| Level | Ideal Representation | Actual Question / Sample | Score | Variable Entities |
|---|---|---|---|---|
| Raw Question | N/A | The planet Pluto (radius 1180 km) is populated by three species of purple caterpillar. Studies have established the following facts: • A line of 5 mauve caterpillars is as long as a line of 7 violet caterpillars. • A line of 3 lavender caterpillars and 1 mauve caterpillar is as long as a line of 8 violet caterpillars. • A line of 5 lavender caterpillars, 5 mauve caterpillars and 2 violet caterpillars is 1m long in total. • A lavender caterpillar takes 10 s to crawl the length of a violet caterpillar. • Violet and mauve caterpillars both crawl twice as fast as lavender caterpillars. How long would it take a mauve caterpillar to crawl around the equator of Pluto? | 0.0 | Planet: Pluto Caterpillar species: lavender, mauve, violet Relationships: length, speed Task: Calculate travel time |
| Level 0 (Concrete) | Pluto has a radius of 1180 km. There are three types of caterpillars: lavender, mauve, and violet. Their lengths and speeds are related as described. Calculate how long it takes a mauve caterpillar to crawl around Pluto's equator. | Given Pluto's radius of 1180 km and the length and speed relationships between lavender, mauve, and violet caterpillars, determine the time for a mauve caterpillar to circumnavigate Pluto's equator. | 0.2 | Pluto radius: 1180 km Caterpillar types: lavender, mauve, violet Length and speed relationships as given |
| Level 1 (Basic Abstraction) | A planet P has a radius R. It has three species of caterpillars: A, B, and C. Their lengths and speeds are related by equations E1, E2, E3, E4, and E5. Calculate how long it takes a B caterpillar to crawl around P's equator. | Planet P (radius R km) has caterpillar species A, B, and C. Given length relations E1, E2, E3 and speed relations E4, E5 between the species, calculate the time for species B to crawl around P's equator. | 1.1 | R: Planet radius A, B, C: Caterpillar species E1-E5: Relationship equations |
| Level 2 (Structural Abstraction) | A spherical body contains N species with relative size and speed relationships. Calculate the time for one species to traverse the body's circumference. | For a spherical body of radius R containing N species with defined relative sizes S and speeds V, compute the time T for species X to complete one circumnavigation. | 2.1 | R: Body radius N: Number of species S: Set of size relationships V: Set of speed relationships X: Target species T: Traversal time |
| Level 3 (Functional Abstraction) | Given a set of entities with defined size and speed functions, calculate the time for one entity to traverse a circular path of given length. | For a set E of entities with size function f(e) and speed function g(e), e ∈ E, and a circular path of length L, determine the traversal time T(x) for entity x ∈ E. | 3.1 | E: Set of entities f(e): Size function g(e): Speed function L: Path length T(e): Traversal time function x: Specific entity |
| Level 4 (Conceptual Abstraction) | A system of interrelated entities with varying attributes traversing a closed path.

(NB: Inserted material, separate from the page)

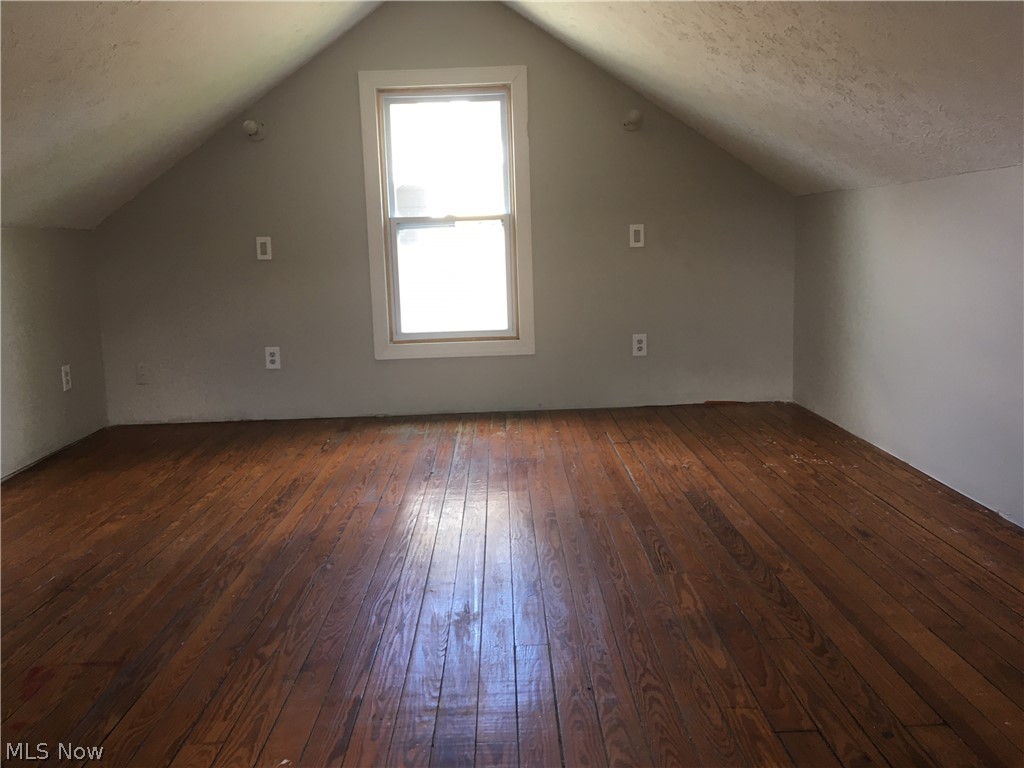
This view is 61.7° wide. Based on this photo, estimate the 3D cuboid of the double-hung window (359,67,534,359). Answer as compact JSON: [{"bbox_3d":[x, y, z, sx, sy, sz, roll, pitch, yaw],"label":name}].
[{"bbox_3d":[-0.322,-0.861,4.431,0.845,1.460,0.055,-2,10,-1],"label":"double-hung window"}]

Determine the traversal time based on the relationships and path characteristics. | Analyze system S of entities with attribute set A = {A1, ..., An} traversing closed path P. Calculate traversal time T(e) for entity e based on relationship function R and path properties. | 4.1 | S: System of entities A: Set of attributes P: Path characteristics R: Relationship function T(e): Traversal time function e: Specific entity |
| Level 5 (Meta-Abstract) | A framework for defining and analyzing systems of entities with customizable attributes and relationships, capable of calculating various performance metrics. | Design meta-system M for creating and analyzing entity systems with dynamic attributes A, relationships R, and performance metrics P under conditions C. Implement entity definition E and system analysis function F. | 5.2 | M: Meta-system E: Entity definition function A: Attribute creation function R: Relationship definition function P: Performance metric set C: Condition set F: System analysis function |
| Level 6 (Universal Abstract) | A universal framework for modeling and analyzing relative motion and performance of arbitrary entities in any defined space or context. | Formulate universal framework U for entity motion and performance across domains D and contexts C. Implement domain specification Φ, entity modeling Ψ, space-time definition Ω, and analysis selection Δ functions. | 6.1 | U: Universal framework D: Set of possible domains C: Set of possible contexts Φ: Domain specification function Ψ: Entity modeling function Ω: Space-time definition function Δ: Analysis method selection function |
| Level 7 (Philosophical Abstract) | An exploration of the nature of relative motion, measurement, and the conceptualization of entities and their interactions in defining our understanding of reality. | Investigate ontological foundations of motion (M), measurement (N), and entity interaction (I). Explore their impact on reality perception (R), knowledge limits (K), and cognitive frameworks (F). Examine implications for space (S), time (T), and causality (C) concepts. | 7.0 | M: Motion conceptualization N: Measurement framework I: Interaction model R: Reality perception function K: Knowledge limitation function F: Cognitive framework model S: Space conceptualization T: Time conceptualization C: Causality model |